Mais Maïwenn s’en fout. Elle raconte une histoire d’amour à sa façon jusqu’à s’enfermer dans une mécanique au bord du dysfonctionnement  et d’une réalité qu’elle insuffle pourtant par sa mise en scène qu’elle veut naturaliste sans vraiment y parvenir sinon par touches / séquences qui font toutefois extrêmement mouches. Cela passe d’ailleurs toujours aussi fortement par son talent / don de direction des acteurs auquel elle se consacre complètement puisque pour la première fois elle n’apparaît pas devant la caméra. Une volonté de travailler sur son ego ou un simple accident de parcours réclamé par le film ? Le fait est que Mon Roi ne souffre pas de sa disparition tant il sue par tous les pores sa présence.

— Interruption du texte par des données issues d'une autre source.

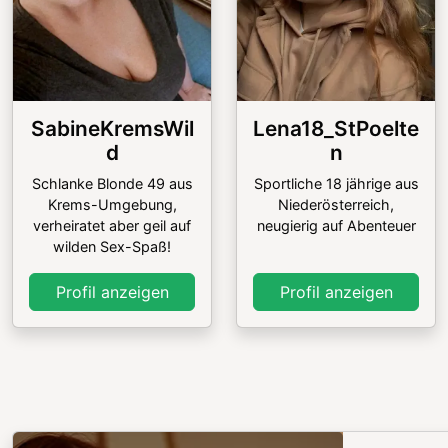
SabineKremsWil
Lena18_StPoelte
d
n
Schlanke Blonde 49 aus
Sportliche 18 jährige aus
Krems-Umgebung,
Niederösterreich,
verheiratet aber geil auf
neugierig auf Abenteuer
wilden Sex-Spaß!
Profil anzeigen
Profil anzeigen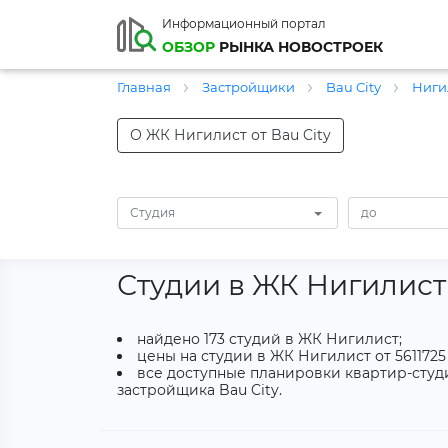
Информационный портал
ОБЗОР
РЫНКА НОВОСТРОЕК
Главная
Застройщики
Bau City
Ниги
О ЖК Нигилист от Bau City
Студия
Студии в ЖК Нигилист
найдено 173 студий в ЖК Нигилист;
цены на студии в ЖК Нигилист от 5611725 
все доступные планировки квартир-студи
застройщика Bau City.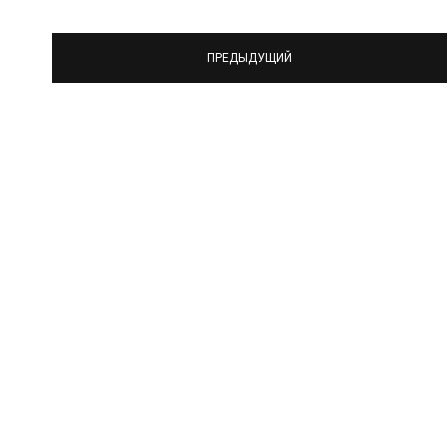
ПРЕДЫДУЩИЙ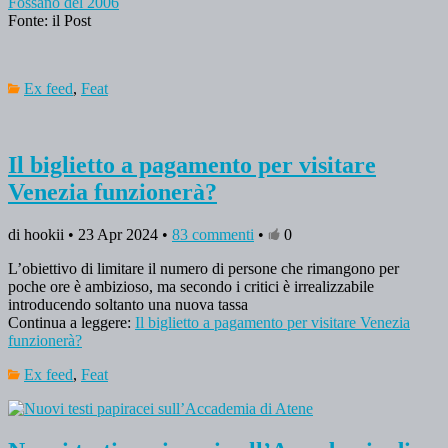
Fossano del 2006
Fonte: il Post
Ex feed
,
Feat
Il biglietto a pagamento per visitare
Venezia funzionerà?
di hookii • 23 Apr 2024 •
83 commenti
•
0
L’obiettivo di limitare il numero di persone che rimangono per
poche ore è ambizioso, ma secondo i critici è irrealizzabile
introducendo soltanto una nuova tassa
Continua a leggere:
Il biglietto a pagamento per visitare Venezia
funzionerà?
Ex feed
,
Feat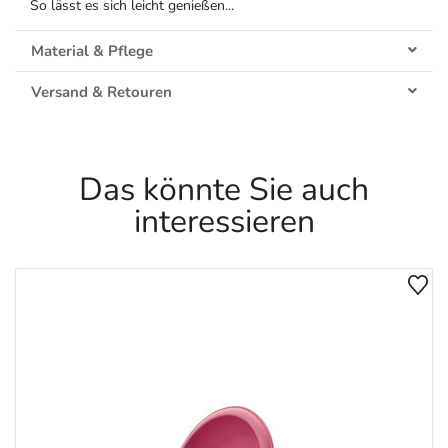
So lässt es sich leicht genießen...
Material & Pflege
Versand & Retouren
Das könnte Sie auch
interessieren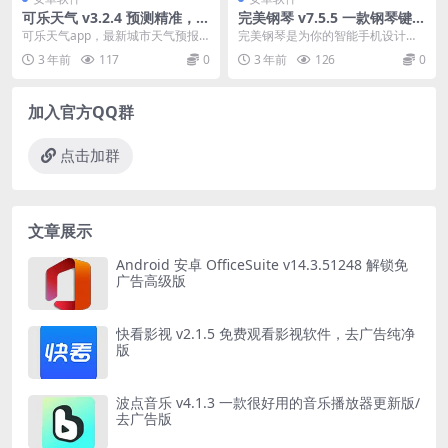
可乐天气 v3.2.4 预测精准，信
完美钢琴 v7.5.5 一款钢琴键盘
息齐全，界面简洁，去广告纯
模拟器免广告版
可乐天气app，最新城市天气预报
完美钢琴是为你的智能手机设计的
净版
软件，实时获取未来7天天气数据，
钢琴键盘模拟器。使用真实的钢琴
3 年前
117
0
3 年前
126
0
预测精准，信息齐...
声音，你可以使用这个...
加入官方QQ群
点击加群
文章展示
Android 安卓 OfficeSuite v14.3.51248 解锁免
广告高级版
快看影视 v2.1.5 免费观看影视软件，去广告纯净
版
波点音乐 v4.1.3 一款很好用的音乐播放器更新版/
去广告版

Ce qu’il manque peut-être à Mon Roi c’est paradoxalement plus de chaire, plus de bosses, plus d’altérités… Là il ne reste finalement qu’un énième film sur un couple qui s’aime et se hait à la folie. Et sa façon d’en dévider l’histoire ne convainc pas franchement même si l’on devine les tenants et les aboutissements. On reste finalement un peu aux portes de tout cela. Spectateur certes, mais pas beaucoup plus.

Mon Roi de Maïwenn Le Besco – 21 octobre 2015 (Studiocanal)

Sélection Officielle en Compétition au Festival de Cannes 2015
Prix d’interprétation féminine pour Emmanuelle Bercot

RésuméTony est admise dans un centre de rééducation après une grave chute de ski. Dépendante du personnel médical et des antidouleurs, elle prend le temps de se remémorer l’histoire tumultueuse qu’elle a vécue avec Georgio.